Today’s interview spotlight introduces new PDMI author Brian McKinley, who, like me, has been writing about as long as he’s been thinking. Brian’s a talented guy with a great imagination–so I’ll just let him speak for himself.
How long have you been writing, and how did you get started?
I’ve been writing and creating stories since I was old enough to put words on paper. I was terrible at drawing, so I was the kid who wrote little stories and gave them to my parents and grand-parents. Throughout my entire life, I never had much doubt that writing was something I wanted to do as a life’s work. I added acting for a while, but decided that I was a better writer than actor. Oddly enough, though, despite my certainty, I followed a lot of false-starts before hitting my current path. I dabbled in a lot of different genres and story types before I found my current niche.
Who are your favorite authors?
Stephen King, Thomas Harris, Jim Butcher, George R. R. Martin, P.N. Elrod, Colleen McCollough, H.G. Wells. Steven Saylor, Frank Herbert, Jim Thompson, Raymond Chandler, Max Allen Collins, and Neil Gaiman.
Name one author who’s been most influential on you?
I’d have to say that Stephen King’s been the most influential. He really helped break me out of the idea that writing had to be polite. His book On Writing was the most eye-opening and exciting book about the craft that I’d ever read. I loved King’s fearlessness with his characters. He doesn’t care whether you like them or not, they just are who they are. Same with Martin as I read his Song of Ice and Fire, I loved his world-building and the way he’ll pull the rug out from under you. No characters are absolutely safe in their worlds, just like in real life. As fantastic as their worlds are, I believe them because they have an uncertainty and untidiness that I recognize from life.
What’s your favorite genre, and why?
Probably urban fantasy nowadays, though it’s starting to become too overpopulated. I read a fair range of things, but I often restrict my reading to things that are of benefit to the project I’m working on at the time. Right now I’m reading a lot of vampire novels to get a feel for what’s out there and keep my head in the right space. However, I’m going to make an exception for Doctor Sleep, which I have to read! I like reading historical novels, fantasy, crime novels, and psychological thrillers as well as vampire fiction. I actually don’t read a lot of horror, which surprises people. Mostly, I’ll read anything that sounds interesting, but most of my reading is these days is keeping up with series that I like and trying to inspire myself by reading other great books.

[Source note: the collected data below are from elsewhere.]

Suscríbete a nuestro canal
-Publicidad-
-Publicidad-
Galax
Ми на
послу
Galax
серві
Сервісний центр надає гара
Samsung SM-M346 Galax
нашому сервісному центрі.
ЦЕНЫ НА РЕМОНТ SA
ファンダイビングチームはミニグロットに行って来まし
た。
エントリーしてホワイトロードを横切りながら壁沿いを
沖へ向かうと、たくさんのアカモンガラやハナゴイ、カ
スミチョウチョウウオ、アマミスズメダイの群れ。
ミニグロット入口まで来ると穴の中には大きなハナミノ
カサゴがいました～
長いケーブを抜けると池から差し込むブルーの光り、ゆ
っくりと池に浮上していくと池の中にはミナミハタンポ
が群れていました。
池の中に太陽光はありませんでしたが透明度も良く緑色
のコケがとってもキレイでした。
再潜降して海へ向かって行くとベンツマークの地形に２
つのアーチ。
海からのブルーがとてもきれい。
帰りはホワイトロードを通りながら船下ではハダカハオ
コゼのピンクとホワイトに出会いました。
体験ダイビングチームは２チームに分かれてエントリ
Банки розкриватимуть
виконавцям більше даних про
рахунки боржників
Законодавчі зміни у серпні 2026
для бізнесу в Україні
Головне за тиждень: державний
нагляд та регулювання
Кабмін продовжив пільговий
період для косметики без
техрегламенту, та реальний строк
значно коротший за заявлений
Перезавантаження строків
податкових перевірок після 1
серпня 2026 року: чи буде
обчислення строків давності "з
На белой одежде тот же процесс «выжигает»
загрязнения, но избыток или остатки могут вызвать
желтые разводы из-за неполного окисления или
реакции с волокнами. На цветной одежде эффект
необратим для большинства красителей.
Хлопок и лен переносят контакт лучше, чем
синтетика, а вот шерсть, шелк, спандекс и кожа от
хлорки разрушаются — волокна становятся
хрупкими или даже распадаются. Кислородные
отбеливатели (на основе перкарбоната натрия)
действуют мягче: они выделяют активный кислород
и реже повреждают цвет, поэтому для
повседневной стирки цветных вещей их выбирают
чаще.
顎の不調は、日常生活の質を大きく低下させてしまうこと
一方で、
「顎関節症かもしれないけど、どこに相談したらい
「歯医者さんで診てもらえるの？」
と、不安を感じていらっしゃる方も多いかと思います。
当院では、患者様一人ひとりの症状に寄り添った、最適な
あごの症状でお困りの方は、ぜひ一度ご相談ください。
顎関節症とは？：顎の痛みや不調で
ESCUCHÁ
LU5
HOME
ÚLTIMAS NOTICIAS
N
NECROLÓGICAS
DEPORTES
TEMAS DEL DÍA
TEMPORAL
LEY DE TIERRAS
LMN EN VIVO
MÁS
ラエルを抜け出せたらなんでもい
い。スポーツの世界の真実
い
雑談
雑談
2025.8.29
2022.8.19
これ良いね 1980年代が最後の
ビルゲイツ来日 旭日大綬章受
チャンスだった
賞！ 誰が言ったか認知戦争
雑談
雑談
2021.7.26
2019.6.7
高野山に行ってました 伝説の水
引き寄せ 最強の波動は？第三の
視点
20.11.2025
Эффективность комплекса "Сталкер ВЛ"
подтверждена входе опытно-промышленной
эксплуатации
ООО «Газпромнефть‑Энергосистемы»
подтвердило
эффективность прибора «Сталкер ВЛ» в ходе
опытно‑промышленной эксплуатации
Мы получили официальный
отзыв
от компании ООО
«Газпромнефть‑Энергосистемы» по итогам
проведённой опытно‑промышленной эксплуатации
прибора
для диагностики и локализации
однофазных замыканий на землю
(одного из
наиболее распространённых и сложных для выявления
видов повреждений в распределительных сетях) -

What do you think you do best as an author, and what do you feel like you most need to work on?
That’s a great question and one that every author should consider! I think my strengths are my characters. I won’t say that they live and breathe for me, but I do think about them a lot and they often live with me for years before ever making it onto a page. So, by the time they get there, they’ve got a lot to say. The thing I think I really need to work on is plotting.
Any advice for beginning writers?
Paraphrasing King: “Keep reading, keep writing.”
What’s your favorite food?
Tough one. My mom’s chicken and rice.
How did you hear about PDMI Publishing, your current publisher?
From my friends and fellow PDMI-authors Daven Anderson and Emily Guido.